The French industrial group is accused of paying ISIS in order to continue its operations in Syria, according to Asharq Al-Awsat.
French Court Investigates Lafarge’s Links to Terrorism in Syria

The Court of Cassation, France’s highest judicial body, will investigate Tuesday the activities of industrial company Lafarge in Syria until 2014.

A year and a half ago, the Paris Court of Appeal dropped the charge of “complicity in crimes against humanity” against Lafarge, however, the Court of Cassation is considering six appeals in which the company remains prosecuted for “terrorist financing.”

The group and its two former executives, former security director Jean-Claude Veillard and an ex-director of Lafarge’s Syrian subsidiary, Frederic Jolibois are contesting the charges.

Meanwhile, a number of associations want to be a civil party in the case, and former employees of Lafarge in Syria are fighting against dropping the charge of “complicity in crimes against humanity.”

Thirteen million euros

The judicial investigation was launched in June 2017 after complaints submitted by the French Ministry of Economy and Finance, Sherpa, and the European Center for Constitutional and Human Rights (ECCHR).

Lafarge SA group was suspected of paying nearly €13 million via its Syrian subsidiary to extremist groups, including ISIS, to keep its operation going.

It is also suspected that the group sold cement for ISIS’ benefit and paid middlemen to obtain raw materials from militant factions.

An internal report requested by Lafarge-Holcim, which resulted from the merger between French Lafarge and Swiss Holcim in 2015, revealed that the company paid intermediaries to negotiate with “armed groups.” However, the group has always denied any responsibility in relation to the recipient of these funds.

In June 2018, prosecutions were underway against eight officials from the group.

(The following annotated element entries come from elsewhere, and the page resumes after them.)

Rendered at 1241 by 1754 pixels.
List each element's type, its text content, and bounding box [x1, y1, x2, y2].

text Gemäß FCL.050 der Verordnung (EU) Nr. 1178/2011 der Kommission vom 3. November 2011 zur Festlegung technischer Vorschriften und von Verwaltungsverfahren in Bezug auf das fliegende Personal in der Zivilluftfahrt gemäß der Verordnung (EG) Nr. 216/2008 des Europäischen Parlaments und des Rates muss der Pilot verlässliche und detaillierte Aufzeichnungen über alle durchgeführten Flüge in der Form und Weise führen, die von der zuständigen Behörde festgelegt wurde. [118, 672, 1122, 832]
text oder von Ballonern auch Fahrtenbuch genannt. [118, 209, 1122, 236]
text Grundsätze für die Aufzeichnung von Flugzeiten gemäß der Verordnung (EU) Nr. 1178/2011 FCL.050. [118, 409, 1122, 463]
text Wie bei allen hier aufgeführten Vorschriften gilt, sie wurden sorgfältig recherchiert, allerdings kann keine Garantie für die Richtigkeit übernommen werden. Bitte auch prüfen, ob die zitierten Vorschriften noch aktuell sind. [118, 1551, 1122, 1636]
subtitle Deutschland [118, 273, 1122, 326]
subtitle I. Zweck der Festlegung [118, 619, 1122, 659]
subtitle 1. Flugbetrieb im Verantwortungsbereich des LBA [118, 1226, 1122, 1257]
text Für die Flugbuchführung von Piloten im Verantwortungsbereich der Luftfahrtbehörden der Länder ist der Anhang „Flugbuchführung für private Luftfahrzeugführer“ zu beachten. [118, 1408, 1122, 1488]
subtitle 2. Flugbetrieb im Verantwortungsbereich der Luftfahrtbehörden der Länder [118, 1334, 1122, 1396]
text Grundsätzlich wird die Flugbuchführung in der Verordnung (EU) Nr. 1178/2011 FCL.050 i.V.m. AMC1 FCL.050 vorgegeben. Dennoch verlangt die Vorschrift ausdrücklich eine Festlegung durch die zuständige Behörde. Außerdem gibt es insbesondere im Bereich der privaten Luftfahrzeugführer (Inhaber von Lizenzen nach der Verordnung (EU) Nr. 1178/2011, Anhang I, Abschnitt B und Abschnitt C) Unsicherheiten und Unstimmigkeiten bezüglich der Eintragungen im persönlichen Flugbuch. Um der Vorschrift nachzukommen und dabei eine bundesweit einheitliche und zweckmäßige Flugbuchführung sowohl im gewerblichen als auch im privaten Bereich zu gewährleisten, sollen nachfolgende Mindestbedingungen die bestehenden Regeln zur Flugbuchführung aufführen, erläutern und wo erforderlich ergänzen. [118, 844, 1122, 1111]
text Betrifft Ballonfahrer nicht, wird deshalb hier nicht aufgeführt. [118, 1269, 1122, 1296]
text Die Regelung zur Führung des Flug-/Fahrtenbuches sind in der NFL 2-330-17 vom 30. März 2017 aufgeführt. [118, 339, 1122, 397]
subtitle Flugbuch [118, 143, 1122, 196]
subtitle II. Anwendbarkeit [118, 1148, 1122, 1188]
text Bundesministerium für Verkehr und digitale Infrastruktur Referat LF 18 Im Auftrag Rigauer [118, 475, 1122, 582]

Paris investigative judges indicted the group as a legal entity, on charges of “complicity in crimes against humanity”, “financing terrorism”, “violation of the embargo” and “endangering” its workers’ lives in its factory in Jalabiya, northern Syria.

The Court of Cassation will discuss whether the most serious criminal descriptions are appropriate in this file.

The court will choose whether the company was knowingly “financing a terrorist project” without necessarily having specific motives, or it was “complicit in crimes against humanity,” which requires proof of intent with prior knowledge of and joining a more visible criminal scheme.

The judges of the Court of Cassation will also consider “serious and clear evidence” necessary to press other charges.


The Syrian Observer has not verified the content of this story. Responsibility for the information and views set out in this article lies entirely with the author.